▸ **Goal of the exercise**
Transcribe the data exactly, pictures excluded.

(Stored items)
========================================
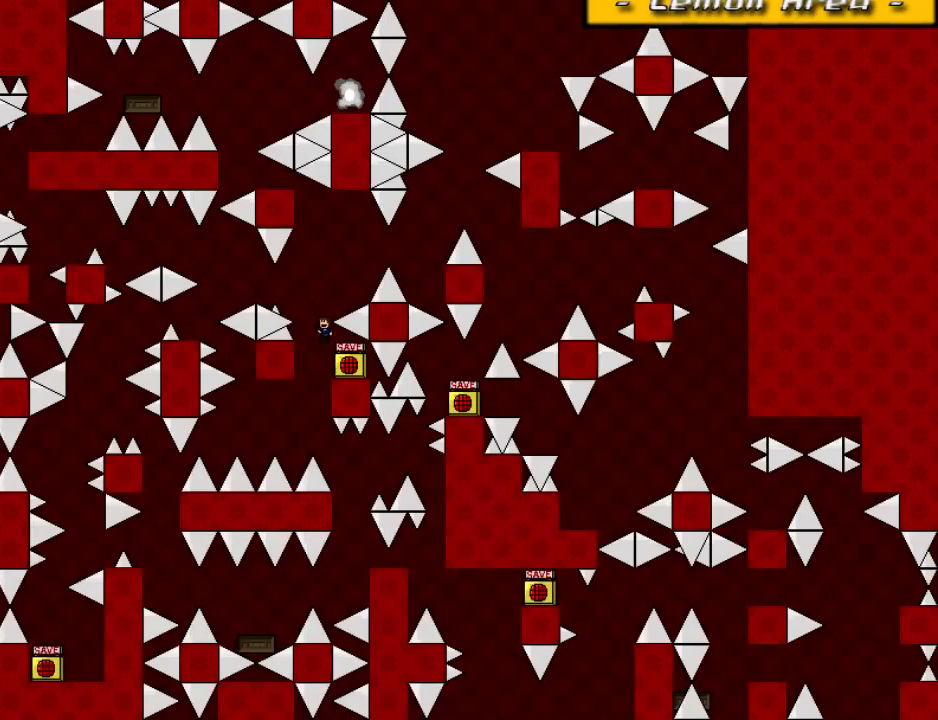
{"keys": [], "events": [[160, "shift", "up"], [340, "shift", "down"], [360, "shift", "up"], [500, "left", "up"]]}
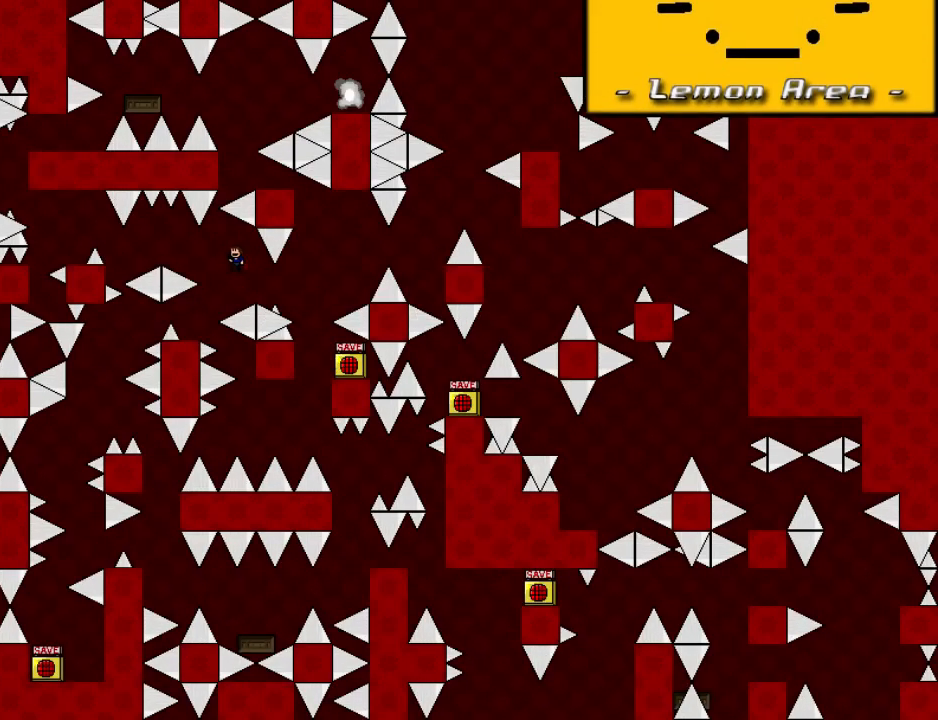
{"keys": ["shift"], "events": [[80, "left", "down"], [300, "left", "up"], [400, "right", "down"], [400, "shift", "down"], [480, "right", "up"]]}
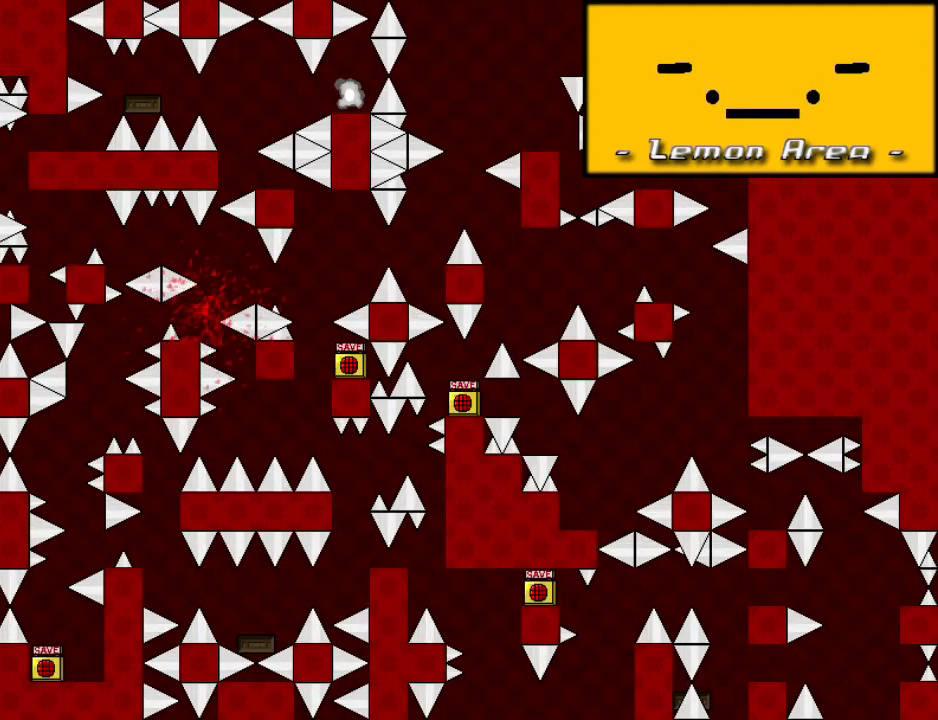
{"keys": ["left"], "events": [[60, "shift", "up"], [80, "r", "down"], [120, "r", "up"], [160, "left", "down"], [160, "shift", "down"], [380, "shift", "up"]]}
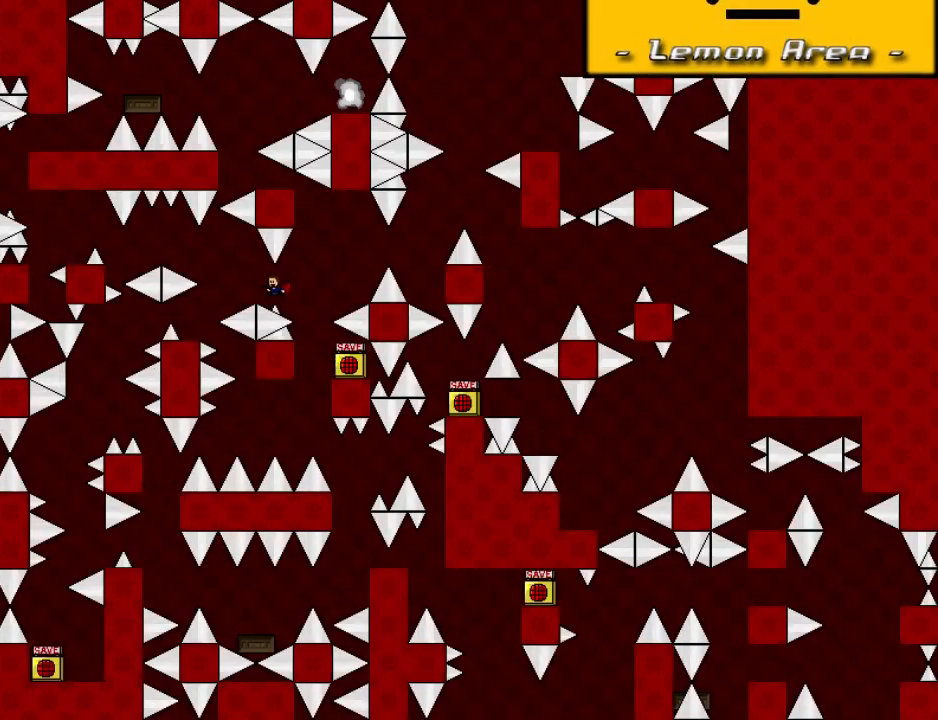
{"keys": ["left", "shift"], "events": [[220, "left", "up"], [300, "left", "down"], [360, "r", "down"], [380, "left", "up"], [400, "r", "up"], [440, "left", "down"], [440, "shift", "down"]]}
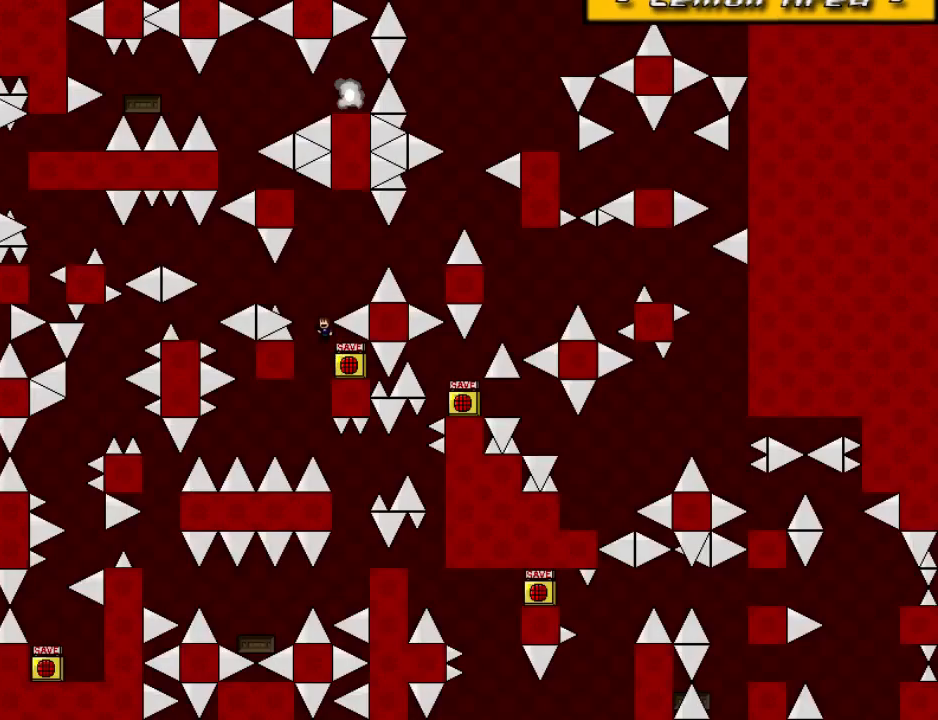
{"keys": [], "events": [[160, "shift", "up"], [360, "shift", "down"], [380, "shift", "up"], [500, "left", "up"]]}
========================================
▸ **Response to this exercise**
{"keys": [], "events": [[160, "shift", "up"], [340, "shift", "down"], [360, "shift", "up"], [500, "left", "up"]]}
{"keys": ["shift"], "events": [[80, "left", "down"], [300, "left", "up"], [400, "right", "down"], [400, "shift", "down"], [480, "right", "up"]]}
{"keys": ["left"], "events": [[60, "shift", "up"], [80, "r", "down"], [120, "r", "up"], [160, "left", "down"], [160, "shift", "down"], [380, "shift", "up"]]}
{"keys": ["left", "shift"], "events": [[220, "left", "up"], [300, "left", "down"], [360, "r", "down"], [380, "left", "up"], [400, "r", "up"], [440, "left", "down"], [440, "shift", "down"]]}
{"keys": [], "events": [[160, "shift", "up"], [360, "shift", "down"], [380, "shift", "up"], [500, "left", "up"]]}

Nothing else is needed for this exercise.